Yaël Braun Pivet et Gérard Larcher qui président aux destinées de nos assemblées, savent mieux que quiconque l’impasse dans laquelle se trouve notre système parlementaire. Le scrutin uninominal à deux tours, conçu pour une époque de bipolarisation, produit aujourd’hui une fragmentation stérile. Les alliances se font et se défont au gré des ambitions personnelles, les majorités sont introuvables, les gouvernements tombent avant même d’avoir agi.
Des pistes pour rebâtir sur des fondations solides
Dans cette heure grave, il faut ouvrir un débat salvateur. Ces pistes s’inspirent de ce qui fonctionne dans nos territoires, non comme modèle à dupliquer, mais comme source d’inspiration pour repenser nos institutions.
Première piste : reconnecter le Parlement aux réalités territoriales
L’idée d’exiger une expérience en exécutif local pour les futurs parlementaires peut sembler provocante. Elle mérite pourtant réflexion. Comment nos assemblées peuvent-elles légiférer efficacement quand une part croissante de leurs membres n’a jamais géré un budget public, jamais arbitré entre des priorités contradictoires, jamais mesuré l’impact concret des normes votées ?
Cette proposition n’est qu’une option parmi d’autres pour ancrer notre démocratie parlementaire dans les réalités du terrain. D’autres modalités sont envisageables, mais l’urgence commande d’agir.
Deuxième piste : sortir du piège du scrutin uninominal
Le débat sur la réforme électorale ne peut plus se limiter à l’opposition binaire entre scrutin majoritaire et proportionnelle intégrale. D’autres voies existent, éprouvées dans nos communes et nos régions. Le scrutin de liste avec prime majoritaire offre une synthèse intéressante : il garantit la gouvernabilité tout en assurant le pluralisme.
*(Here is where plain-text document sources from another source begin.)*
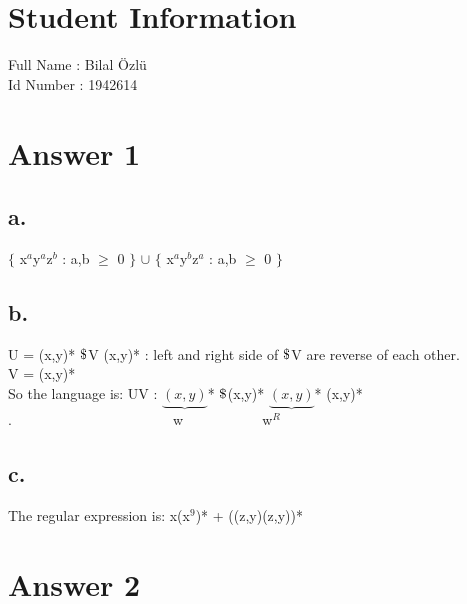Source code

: \documentclass[12pt]{article}
\begin{document}
\section*{Student Information } 
Full Name : Bilal Özlü \\
Id Number : 1942614 \\

\section*{Answer 1}

\subsection*{a.}
$\lbrace$ x$^a$y$^a$z$^b$ : a,b $\geq$ 0 $\rbrace$  $\cup$  $\lbrace$ x$^a$y$^b$z$^a$ : a,b $\geq$ 0 $\rbrace$ \\

\subsection*{b.}
U = (x,y)* $\char36$V (x,y)* : left and right side of $\char36$V are reverse of each other. \\
V = (x,y)* \\
So the language is: UV : $\underbrace{(x,y)}$* $\char36$(x,y)* $\underbrace{(x,y)}$* (x,y)* \\
.$\hspace{138pt}$w$\hspace{68pt}$w$^R$ \\

\subsection*{c.}
The regular expression is: x(x$^9$)* + ((z,y)(z,y))* \\

\section*{Answer 2}
\end{document}
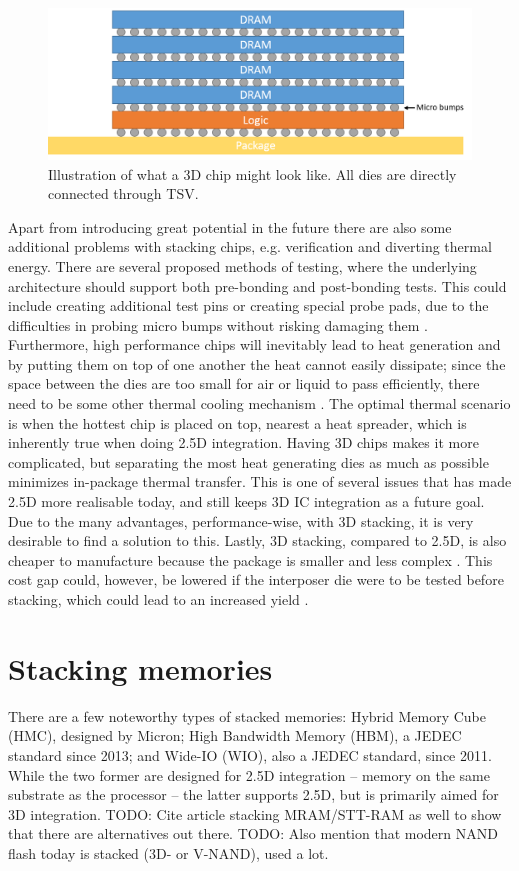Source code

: \begin{figure}[!h]
\centering
\includegraphics[width=0.75\linewidth]{figure/3D-integration.png}
\caption{Illustration of what a 3D chip might look like. All dies are directly connected through TSV.}
\label{3D-chip}
\end{figure}

Apart from introducing great potential in the future there are also some additional problems with stacking chips, e.g. verification and diverting thermal energy. There are several proposed methods of testing, where the underlying architecture should support both pre-bonding and post-bonding tests. This could include creating additional test pins or creating special probe pads, due to the difficulties in probing micro bumps without risking damaging them \cite{5751450}. Furthermore, high performance chips will inevitably lead to heat generation and by putting them  on top of one another the heat cannot easily dissipate; since the space between the dies are too small for air or liquid to pass efficiently, there need to be some other thermal cooling mechanism \cite{5501261}. The optimal thermal scenario is when the hottest chip is placed on top, nearest a heat spreader, which is inherently true when doing 2.5D integration. Having 3D chips makes it more complicated, but separating the most heat generating dies as much as possible minimizes in-package thermal transfer. This is one of several issues that has made 2.5D more realisable today, and still keeps 3D IC integration as a future goal. Due to the many advantages, performance-wise, with 3D stacking, it is very desirable to find a solution to this. Lastly, 3D stacking, compared to 2.5D, is also cheaper to manufacture because the package is smaller and less complex \cite{6263032}. This cost gap could, however, be lowered if the interposer die were to be tested before stacking, which could lead to an increased yield \cite{6542130}.
\bigskip

\section{Stacking memories}
There are a few noteworthy types of stacked memories: Hybrid Memory Cube (HMC), designed by Micron; High Bandwidth Memory (HBM), a JEDEC standard since 2013; and Wide-IO (WIO), also a JEDEC standard, since 2011. While the two former are designed for 2.5D integration -- memory on the same substrate as the processor -- the latter supports 2.5D, but is primarily aimed for 3D integration. TODO: Cite article stacking MRAM/STT-RAM as well to show that there are alternatives out there. TODO: Also mention that modern NAND flash today is stacked (3D- or V-NAND), used a lot. 
\bigskip

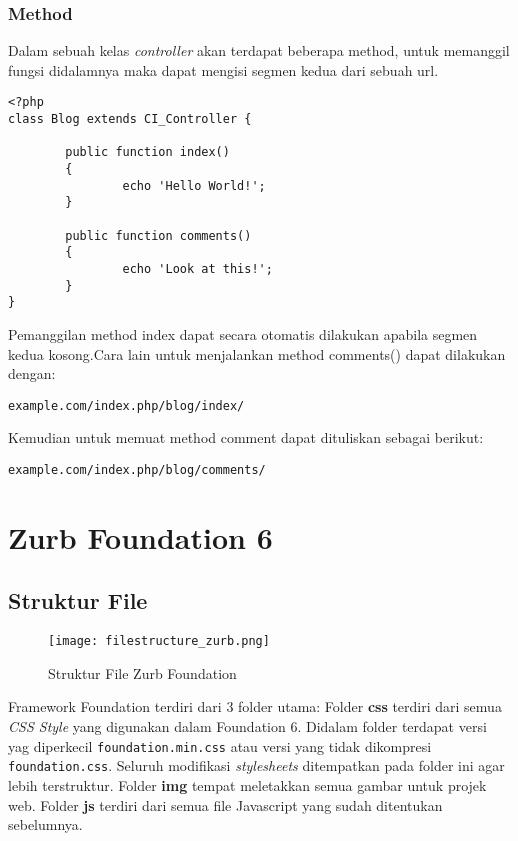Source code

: \subsubsection{Method}
\label{sssec:controller_1}
Dalam sebuah kelas \textit{controller} akan terdapat beberapa method, untuk memanggil fungsi didalamnya maka dapat mengisi segmen kedua dari sebuah url. \cite{codeigniter:17}
\begin{lstlisting}[frame=single] 
<?php
class Blog extends CI_Controller {

        public function index()
        {
                echo 'Hello World!';
        }

        public function comments()
        {
                echo 'Look at this!';
        }
}
\end{lstlisting}

Pemanggilan method index dapat secara otomatis dilakukan apabila segmen kedua kosong.Cara lain untuk menjalankan method comments() dapat dilakukan dengan:
\begin{lstlisting}[frame=single] 
example.com/index.php/blog/index/
\end{lstlisting}

Kemudian untuk memuat method comment dapat dituliskan sebagai berikut:
\begin{lstlisting}[frame=single] 
example.com/index.php/blog/comments/
\end{lstlisting}

\section{Zurb Foundation 6}
\label{sec:zurb_foundation6}

\subsection{Struktur File}
\label{subs:strukturfile_zurb}
\begin{figure} [H]
	\centering  
	\texttt{[image: filestructure\_zurb.png]}  
	\caption{Struktur File Zurb Foundation}
	\label{fig:filestructure_zurb} 
\end{figure}

Framework Foundation terdiri dari 3 folder utama:
Folder \textbf{css} terdiri dari semua \textit{CSS Style} yang digunakan dalam Foundation 6. Didalam folder terdapat versi yag diperkecil \verb|foundation.min.css| atau versi yang tidak dikompresi \verb|foundation.css|. Seluruh modifikasi \textit{stylesheets} ditempatkan pada folder ini agar lebih terstruktur.
Folder \textbf{img} tempat meletakkan semua gambar untuk projek web.
Folder \textbf{js} terdiri dari semua file Javascript yang sudah ditentukan sebelumnya.\cite{zurbfoundation:17}

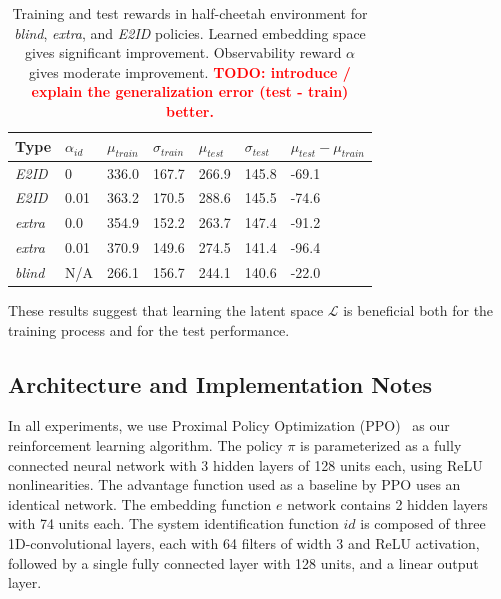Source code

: \documentclass{article}
\newcommand{\TODO}[1]{\textcolor{red}{\textbf{TODO: #1}}}
\newcommand{\cL}{\mathcal{L}}
\newcommand{\blind}{\emph{blind}}
\newcommand{\extra}{\emph{extra}}
\newcommand{\embed}{\emph{E2ID}}
\newcommand{\embedfn}{e}
\newcommand{\idfn}{id}
\newcommand{\latent}{\cL}
\begin{document}
\begin{table}[ht]
\centering
\begin{tabular}{l l l l l l l}
Type & $\alpha_{id}$ & $\mu_{train}$ & $\sigma_{train}$& $\mu_{test}$ & $\sigma_{test}$ & $\mu_{test} - \mu_{train}$ \\
\hline
\embed{} & 0 & 336.0 & 167.7 & 266.9 & 145.8 & -69.1 \\
\embed{} & 0.01 & 363.2 & 170.5 & 288.6 & 145.5 & -74.6 \\
\extra{} & 0.0 & 354.9 & 152.2  & 263.7 & 147.4 & -91.2 \\
\extra{} & 0.01 & 370.9 & 149.6 & 274.5 & 141.4 & -96.4 \\
\blind{} & N/A & 266.1 & 156.7 & 244.1 & 140.6 & -22.0
\end{tabular}

\vspace{0.4cm}

\caption{
Training and test rewards in half-cheetah environment for \blind{}, \extra{}, and \embed{} policies.
Learned embedding space gives significant improvement.
Observability reward $\alpha$ gives moderate improvement.
\TODO{introduce / explain the generalization error (test - train) better.}
}
\label{cheetah}
\end{table}

These results suggest that learning the latent space $\latent$ is beneficial
both for the training process and for the test performance.


\subsection{Architecture and Implementation Notes}
\label{implementation}
In all experiments, we use Proximal Policy Optimization (PPO)~\citep{schulman-ppo} as our reinforcement learning algorithm.
The policy $\pi$ is parameterized as a fully connected neural network with 3 hidden layers of 128 units each, using ReLU nonlinearities.
The advantage function used as a baseline by PPO uses an identical network.
The embedding function $\embedfn$ network contains 2 hidden layers with 74 units each.
The system identification function $\idfn$ is composed of three 1D-convolutional layers, each with 64 filters of width 3 and ReLU activation, followed by a single fully connected layer with 128 units, and a linear output layer.
\end{document}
Cette option n’est pas LA solution définitive, mais elle mérite d’être sérieusement étudiée. Le système grec, qui s’en inspire, parvient à concilier stabilité et représentativité. Pourquoi ce qui fonctionne pour 35 000 communes et 13 régions ne pourrait-il pas inspirer une réforme nationale ?
Un appel solennel à votre responsabilité historique
Les présidents de l’Assemblée nationale et du Sénat sont aujourd’hui les garants de la continuité institutionnelle. Dans ce moment de vérité, ils ont le pouvoir et le devoir d’initier la refondation démocratique dont notre pays a cruellement besoin.
Je les appelle solennellement à :
- Ouvrir un grand débat parlementaire sur la réforme de nos institutions, sans tabou ni a priori, qui pourrait être par les Français via un référendum institutionnel
- Associer pleinement les élus locaux à cette réflexion, eux qui maintiennent la République debout dans les territoires
- Explorer toutes les pistes permettant de sortir de l’impasse actuelle, en s’inspirant de ce qui fonctionne localement
La démission-éclair du Premier ministre n’est pas qu’un accident de l’histoire. Elle est le symptôme d’un système à bout de souffle. Les Pontoisiens, comme tous les Français, ne comprennent plus pourquoi leur démocratie locale fonctionne quand leur démocratie nationale s’effondre.
Il ne s’agit plus de rafistoler un système moribond mais de le refonder. Vous qui incarnez la permanence des institutions républicaines, vous avez entre vos mains les clés de cette renaissance. L’histoire jugera si vous avez su saisir ce moment crucial ou si vous avez laissé la République s’enliser dans une crise sans fin.
Le temps presse. Les solutions existent. Il ne manque que le courage politique de les mettre en œuvre.